STUDY TEXT

:::

Despite the concerns about this application of opioid analgesics, the finding that opioids were least likely to be prescribed for uninsured and African American patients is troubling. This seems to be one more confirmation that race and socioeconomic status play negative roles in the treatment of pain in America and may represent an unacceptable systematic bias in healthcare delivery.
There also are a number of important limitations of this investigation that should be considered by critical readers:
- To begin, the reported increasing trend in opioid prescribing during the 12-year time span might not be clinically significant. The greatest increases came during 2006-2008 and, while the researchers do not provide data necessary for calculating a standardized effect size for differences between 1997-1999 and 2006-2008, the overlapping 95% CI error bars for those time periods (see Figure above) suggest the possibility that there could be only a relatively small and clinically unimportant difference (even though the trend was statistically significant).
Furthermore, the researchers found that their results were skewed by including tramadol among the prescribed opioids. Tramadol is somewhat unique in that it exhibits weak agonist actions at the mu-opioid receptor and, at the same time, releases serotonin and inhibits the reuptake of norepinephrine. When they performed an analysis excluding tramadol, the trend for increases in opioid prescriptions was no longer statistically significant.

:::

(Short-answer chart tasks)
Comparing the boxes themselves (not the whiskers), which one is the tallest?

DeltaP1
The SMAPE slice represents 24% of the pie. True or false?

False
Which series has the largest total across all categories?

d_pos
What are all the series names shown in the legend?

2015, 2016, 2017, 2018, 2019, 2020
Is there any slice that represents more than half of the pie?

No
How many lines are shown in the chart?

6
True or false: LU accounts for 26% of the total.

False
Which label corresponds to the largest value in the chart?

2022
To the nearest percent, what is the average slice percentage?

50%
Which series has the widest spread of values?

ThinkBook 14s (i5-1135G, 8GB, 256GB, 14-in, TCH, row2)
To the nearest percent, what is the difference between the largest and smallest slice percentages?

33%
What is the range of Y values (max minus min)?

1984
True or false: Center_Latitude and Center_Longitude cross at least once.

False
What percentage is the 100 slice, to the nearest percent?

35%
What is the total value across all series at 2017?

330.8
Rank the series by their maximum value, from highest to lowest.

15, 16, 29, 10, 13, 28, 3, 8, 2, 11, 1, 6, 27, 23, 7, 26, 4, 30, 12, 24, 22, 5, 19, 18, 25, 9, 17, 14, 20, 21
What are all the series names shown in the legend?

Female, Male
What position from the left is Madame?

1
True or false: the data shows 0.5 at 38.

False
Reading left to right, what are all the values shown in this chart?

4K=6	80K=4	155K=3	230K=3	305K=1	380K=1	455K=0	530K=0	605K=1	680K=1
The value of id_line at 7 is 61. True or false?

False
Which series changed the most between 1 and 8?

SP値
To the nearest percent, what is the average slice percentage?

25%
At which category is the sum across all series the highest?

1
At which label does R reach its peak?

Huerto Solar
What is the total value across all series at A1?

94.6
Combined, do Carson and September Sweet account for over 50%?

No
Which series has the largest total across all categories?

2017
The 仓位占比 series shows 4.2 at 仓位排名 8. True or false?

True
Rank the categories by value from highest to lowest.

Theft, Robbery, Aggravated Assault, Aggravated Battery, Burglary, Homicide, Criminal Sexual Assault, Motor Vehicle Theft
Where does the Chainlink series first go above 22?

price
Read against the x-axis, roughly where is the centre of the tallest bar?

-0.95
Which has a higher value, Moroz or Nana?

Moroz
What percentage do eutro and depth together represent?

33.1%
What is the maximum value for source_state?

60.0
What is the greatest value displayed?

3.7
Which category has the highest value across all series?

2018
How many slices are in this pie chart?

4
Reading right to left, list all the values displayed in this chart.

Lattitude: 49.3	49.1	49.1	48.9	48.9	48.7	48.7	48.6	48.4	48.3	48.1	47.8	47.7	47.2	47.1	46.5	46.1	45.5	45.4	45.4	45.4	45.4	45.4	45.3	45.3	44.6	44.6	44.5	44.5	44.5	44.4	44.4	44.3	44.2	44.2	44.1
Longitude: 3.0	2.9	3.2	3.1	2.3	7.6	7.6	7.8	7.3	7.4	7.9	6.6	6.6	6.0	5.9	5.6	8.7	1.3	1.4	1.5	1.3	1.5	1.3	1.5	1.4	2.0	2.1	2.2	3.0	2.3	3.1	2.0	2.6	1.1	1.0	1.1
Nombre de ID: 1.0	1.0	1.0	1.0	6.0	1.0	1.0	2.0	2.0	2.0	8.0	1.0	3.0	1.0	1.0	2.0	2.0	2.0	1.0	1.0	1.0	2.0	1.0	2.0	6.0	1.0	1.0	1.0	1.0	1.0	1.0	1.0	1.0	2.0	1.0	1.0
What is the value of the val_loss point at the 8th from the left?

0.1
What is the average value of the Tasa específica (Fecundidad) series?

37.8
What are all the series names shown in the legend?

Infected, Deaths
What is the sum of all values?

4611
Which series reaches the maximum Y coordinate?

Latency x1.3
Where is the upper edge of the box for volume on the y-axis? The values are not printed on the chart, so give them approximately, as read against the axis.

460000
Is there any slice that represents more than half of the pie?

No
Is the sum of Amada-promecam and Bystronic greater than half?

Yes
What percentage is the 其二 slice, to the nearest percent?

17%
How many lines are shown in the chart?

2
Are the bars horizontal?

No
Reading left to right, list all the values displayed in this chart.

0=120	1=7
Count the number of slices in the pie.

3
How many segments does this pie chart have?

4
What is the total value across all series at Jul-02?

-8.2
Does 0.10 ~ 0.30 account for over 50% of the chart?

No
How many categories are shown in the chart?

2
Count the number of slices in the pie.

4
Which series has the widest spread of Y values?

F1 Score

:::

TASK SET
[1] Please duplicate the part of the opioid prescribing passage that opens with the words containing "Furthermore, the researchers" and closes with "longer statistically significant.".
[2] According to the opioid prescribing passage, why might the rising trend in opioid prescribing lack clinical significance? Answer in one to three sentences.
[3] Resume the opioid prescribing passage from the point where it stops.
You won't need the rows for this work.

TASK-BY-TASK OUTPUTS
[1]
Furthermore, the researchers found that their results were skewed by including tramadol among the prescribed opioids. Tramadol is somewhat unique in that it exhibits weak agonist actions at the mu-opioid receptor and, at the same time, releases serotonin and inhibits the reuptake of norepinephrine. When they performed an analysis excluding tramadol, the trend for increases in opioid prescriptions was no longer statistically significant.

[2] The 95% CI error bars for 1997-1999 and 2006-2008 overlap. This suggests the difference between those periods could be relatively small and clinically unimportant, even though the trend was statistically significant.

[3]
- The NAMCS and NHAMCS from which data were derived do not include information regarding drug dosage and duration of use. So, it is possible that, besides a high reliance on the unique properties of tramadol, prescribers might have been giving patients only low doses of any opioids for brief periods of time. Therefore, the approach to opioid therapy prescribing for abdominal pain, even if actually increasing through the years, might have been appropriately conservative and cautious; however, this is completely unknown from available data.
- Additionally, the researchers concede that recording of the reason-for-visit codes (including acute vs chronic condition) in the surveys could be inaccurate, and the primary and secondary diagnoses also are muddled in the report. The authors include a pie graph illustrating the relative percentage of 7 diagnostic categories for which treatment was sought, including: abdominal pain in general; upper, lower, or miscellaneous GI disorder; irritable bowel syndrome; any non-GI disorder; and no or missing diagnosis. However, there are 7 slightly different solid shades of gray in the graph legend to represent these and each is not sufficiently distinctive from the others to accurately identify the respective category.
While these 7 categories were somewhat vague in the first place, there is no way of gauging from the pie chart the most prominent diagnoses for which opioids might have been prescribed. The data were not otherwise presented in the text, so this elaborate graphic presentation was nothing more than a confusing and unhelpful waste of space.
This study raises worthwhile questions about whether there is a role for opioid therapy in the management of chronic noncancer-related abdominal pain. However, the validity of increasing trends in recent years regarding this practice should be cautiously considered and it is important that the types of abdominal pain being treated and the opioid regimens prescribed are much better defined before reaching any conclusions.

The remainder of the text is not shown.